The Marshmallow Mountain is starting to take shape again.

baleage delivery-2317

Keith Short, fantastic local hay-maker, began delivering the large wrapped bales of fermented hay — baleage — this week.

baleage delivery-2308

By the end of the day, he’d brought 50 of the 125 bales that I’ll need this winter.  He’ll take the morning off tomorrow, the first day of deer season,* and then continue the deliveries until the end of the week.  Next week he’ll bring the 175 small square bales of dry hay that I’ll feed to the rams.


My annual hay purchase is the defining economic moment of my farming year.  If you ignore my labor (the original sin of farming businesses, second only to ignoring capital costs) the sheep and lambs are almost free during the grazing season — a bit of gasoline and diesel, some deworming medication, perhaps some antibiotics, and shearing, the only triple digit expense.  But at $50 per marshmallow and $6.25 for the small square bales, winter feed costs quickly add up to a nontrivial expense.  I’ll need to sell something like 24½ lambs to break even, assuming that I don’t carry the lambs over a winter, which adds further to the baleage costs.
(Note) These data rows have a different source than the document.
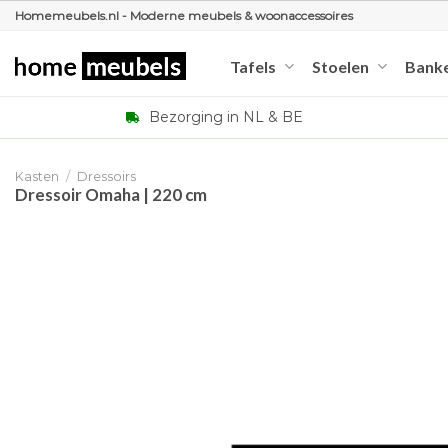
Ga
Homemeubels.nl - Moderne meubels & woonaccessoires
naar
inhoud
Tafels
Stoelen
Bank
Bezorging in NL & BE
Kasten
/
Dressoirs
Dressoir Omaha | 220 cm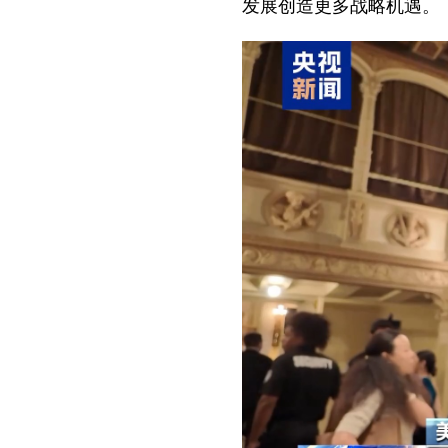
发展创造更多战略机遇。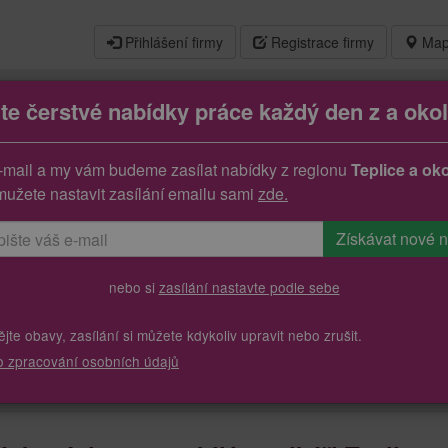
Přihlášení firmy
Registrace firmy
Map
jte čerstvé nabídky práce každý den z a okol
ch dodávkových automobilů, taxikáři
-mail a my vám budeme zasílat nabídky z regionu
Teplice a oko
mužete nastavit zasílání emailu sami
zde.
nebo si
zasílání nastavte podle sebe
te obavy, zasílání si můžete kdykoliv upravit nebo zrušit.
o zpracování osobních údajů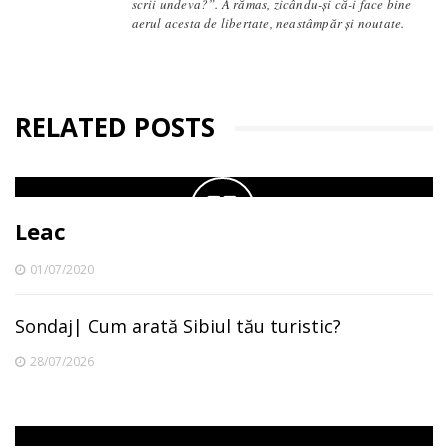
scrii undeva?”. A rămas, zicându-și că-i face bine
aerul acesta de libertate, neastâmpăr și noutate.
RELATED POSTS
Leac
01/07/2020
Sondaj| Cum arată Sibiul tău turistic?
28/07/2026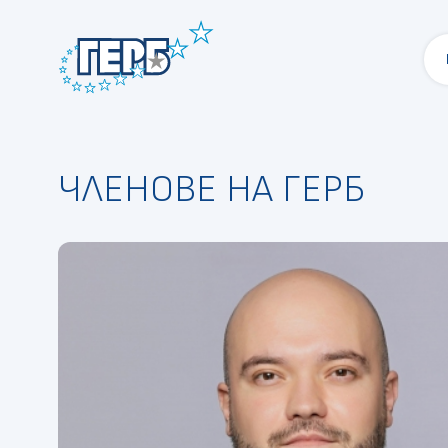
ЧЛЕНОВЕ НА ГЕРБ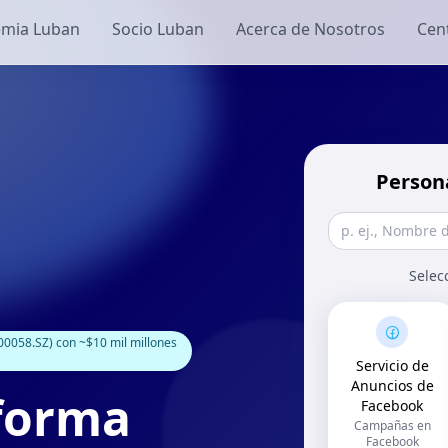
mia Luban
Socio Luban
Acerca de Nosotros
Cen
Person
Selec
0058.SZ) con ~$10 mil millones
Servicio de
Anuncios de
aforma
Facebook
Campañas en
Facebook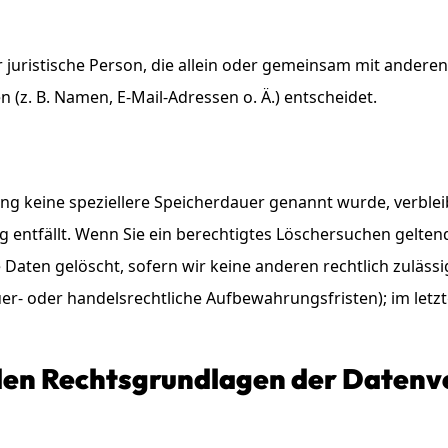
er juristische Person, die allein oder gemeinsam mit andere
z. B. Namen, E-Mail-Adressen o. Ä.) entscheidet.
ung keine speziellere Speicherdauer genannt wurde, verbl
g entfällt. Wenn Sie ein berechtigtes Löschersuchen gelte
Daten gelöscht, sofern wir keine anderen rechtlich zuläss
r- oder handelsrechtliche Aufbewahrungsfristen); im letzt
den Rechtsgrundlagen der Datenve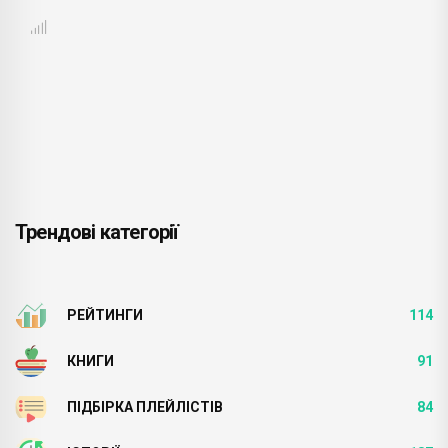
Трендові категорії
РЕЙТИНГИ
114
КНИГИ
91
ПІДБІРКА ПЛЕЙЛІСТІВ
84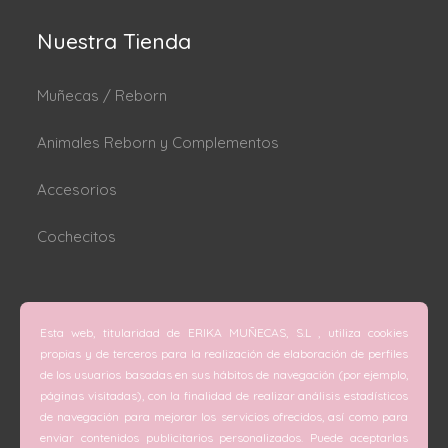
Nuestra Tienda
Muñecas / Reborn
Animales Reborn y Complementos
Accesorios
Cochecitos
Dónde estamos
Esta web, titularidad de ERIKA MUÑECAS, S.L , utiliza cookies
C/ San Vicente Mártir nº 74 (Valencia).
propias y de terceros para la realización de elaboración de perfiles
de los usuarios basadas en sus hábitos de navegación (por ejemplo,
C/ Doctor Melis nº 6 (Grao de Gandía).
páginas visitadas), con la finalidad de realizar análisis estadísticos
de navegación para mejorar los servicios ofrecidos, así como para
Teléfono
enviar contenidos publicitarios personalizados. Puede aceptarlas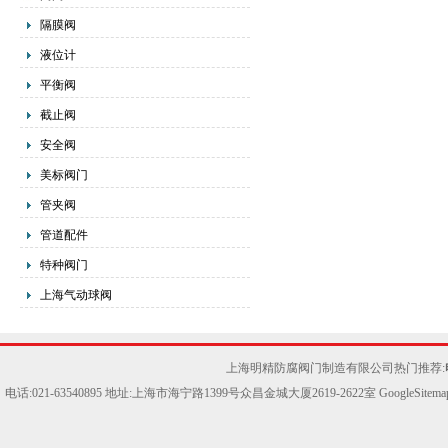
隔膜阀
液位计
平衡阀
截止阀
安全阀
美标阀门
管夹阀
管道配件
特种阀门
上海气动球阀
上海明精防腐阀门制造有限公司热门推荐:
电话:021-63540895 地址:上海市海宁路1399号众昌金城大厦2619-2622室
GoogleSitema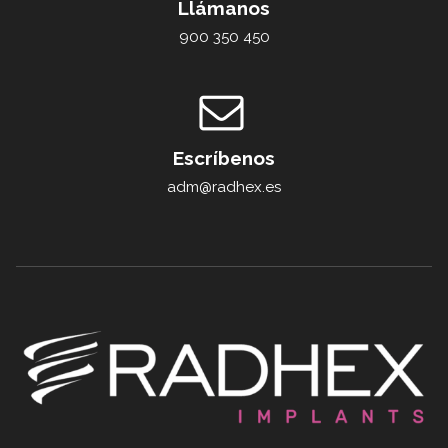
Llámanos
900 350 450
Escríbenos
adm@radhex.es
Bill’s current model of shepherding avoids this math entirely:  He buys recently-weaned lambs from a breeder, grazes them through the summer and fall, and sells them for meat before the grass is all gone.  He doesn’t buy hay, but he pays real money for the lambs, and he counts on the quality of his summer grazing to fatten the lambs enough to make a profit.  His cash outlay comes in June, and he sells meat in November and December, while I buy hay in the fall of one year and earn money on the lambs 12-18 months later.  I haven’t worked the numbers to get a real sense of which model is (theoretically) more profitable, but there are risks either way. Bill’s model is subject to the quality and availability of feeder lambs at a reasonable price.  I have more control of the genetic makeup and availability of my lambs, but am exposed to all the bad things that can happen in the life cycle of a flock.



* Technically the first day of rifle season for adults.  Kids, bow-hunters, and users of primitive firearms have been out stalking their quarry for some time now.